Querblick – Zensursula
blogfuerst 23. Mai 2009
Das Zensur-Gesetz von Uschi von den Laien ist noch nicht mal in Kraft, da tauchen schon die ersten Zensur-Fälle auf, wie z.B. bei dieser Satire-Seite. Die Zeit kommentiert dieses Vorgang äußerst treffend:
Um Zensur geht es in diesem Fall wohl nicht, dürfen Hoheitszeichen doch tatsächlich nicht verwendet werden. Den Vorwurf der Humorlosigkeit aber wird sich das Ministerium wohl gefallen lassen müssen. Hat es sich doch genau so verhalten, wie die Satireseite es ihm unterstellte. Stand dort doch als Sperrgrund: “Diese Seite enthält Witze (sogenannte Satire), die wir nicht verstehen”. [...] Aufmerksamkeit ist ihm [dem Blogger] nun sicher, allerdings auch “einige üble Nachgeschmäcker”, wie er. Ihm sei es unverständlich, wieso “es Sperrlisten und neue Gesetze braucht, um unbestreitbar schwerstkriminelle Inhalte unzugänglich zu machen, wenn es ein paar Minuten dauert, harmlose Satireseiten mit wenigen Klicks am Tag vom Netz zu nehmen”.
Wohlgemerkt in diesem Fall ging es um eine vermeintliche Ordnungswidrigkeit, dessen Einschlägigkeit hier sogar jurisitisch nicht eindeutig ist. Die Seite ist leicht verändert nun wieder online.

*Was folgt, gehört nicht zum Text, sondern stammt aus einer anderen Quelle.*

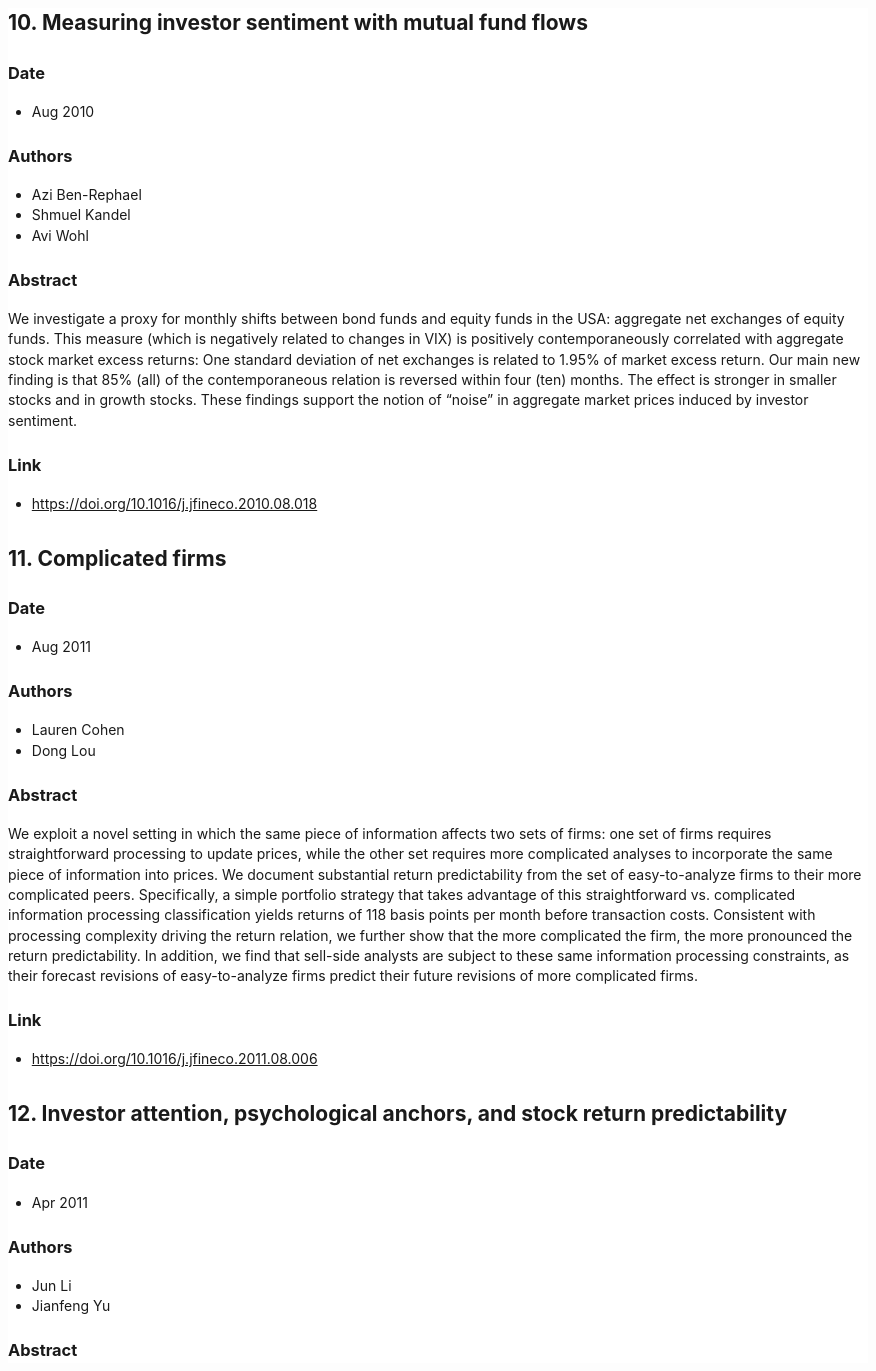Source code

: ## 10. Measuring investor sentiment with mutual fund flows
### Date
- Aug 2010
### Authors
- Azi Ben-Rephael
- Shmuel Kandel
- Avi Wohl
### Abstract
We investigate a proxy for monthly shifts between bond funds and equity funds in the USA: aggregate net exchanges of equity funds. This measure (which is negatively related to changes in VIX) is positively contemporaneously correlated with aggregate stock market excess returns: One standard deviation of net exchanges is related to 1.95% of market excess return. Our main new finding is that 85% (all) of the contemporaneous relation is reversed within four (ten) months. The effect is stronger in smaller stocks and in growth stocks. These findings support the notion of “noise” in aggregate market prices induced by investor sentiment.
### Link
- https://doi.org/10.1016/j.jfineco.2010.08.018

## 11. Complicated firms
### Date
- Aug 2011
### Authors
- Lauren Cohen
- Dong Lou
### Abstract
We exploit a novel setting in which the same piece of information affects two sets of firms: one set of firms requires straightforward processing to update prices, while the other set requires more complicated analyses to incorporate the same piece of information into prices. We document substantial return predictability from the set of easy-to-analyze firms to their more complicated peers. Specifically, a simple portfolio strategy that takes advantage of this straightforward vs. complicated information processing classification yields returns of 118 basis points per month before transaction costs. Consistent with processing complexity driving the return relation, we further show that the more complicated the firm, the more pronounced the return predictability. In addition, we find that sell-side analysts are subject to these same information processing constraints, as their forecast revisions of easy-to-analyze firms predict their future revisions of more complicated firms.
### Link
- https://doi.org/10.1016/j.jfineco.2011.08.006

## 12. Investor attention, psychological anchors, and stock return predictability
### Date
- Apr 2011
### Authors
- Jun Li
- Jianfeng Yu
### Abstract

Die Konsequenzen solch einer Zensur hat auch der ODEM.blog treffend formuliert, angesichts der dänischen Sperrung einer in Deutschland gehosteten Islam-Seite:
Interessant in diesem Zusammenhang ist, dass es sich nicht um eine kinderpornographische Webseite handelt, sondern um eine Sammlung von diversen Videos und Materialien zum Islam. Da die Webseite nicht auf deutsch ist verstehe ich nicht wirklich was, mag daher nicht ausschließen dass man da auch den einen oder anderen Hassprediger findet. Da sie aber seit langem unbehelligt aus Deutschland betrieben wird, gehe ich davon aus dass sie legal ist. Tja, wie kommt eine Islam-Webseite auf eine Kinderporno-Sperr-Liste? Und: warum kommt eine Webseite aus Deutschland auf eine Sperrliste aus Dänemark? Wenn illegale Inhalte vorhanden sind: Warum wird die Webseite dann nicht geschlossen? Warum wird der Betreiber nicht zur Rechenschaft gezogen? Man könnte nun vermuten, dass die dänischen Behörden auch einfach mal ihnen unangenehme Webseiten mit auf die Liste packen. Insbesondere dann, wenn die Inhalte nicht so eindeutig strafrechtlich relevant sind, dass man gegen den Urheber vorgehen kann. Oder wenn ein rechtsstaatliches Verfahren in Deutschland die Gefahr mit sich bringt, dass die Inhalte nicht für illegal erklärt werden. Aber man muss ja irgendwas tun! Irgendwas tun …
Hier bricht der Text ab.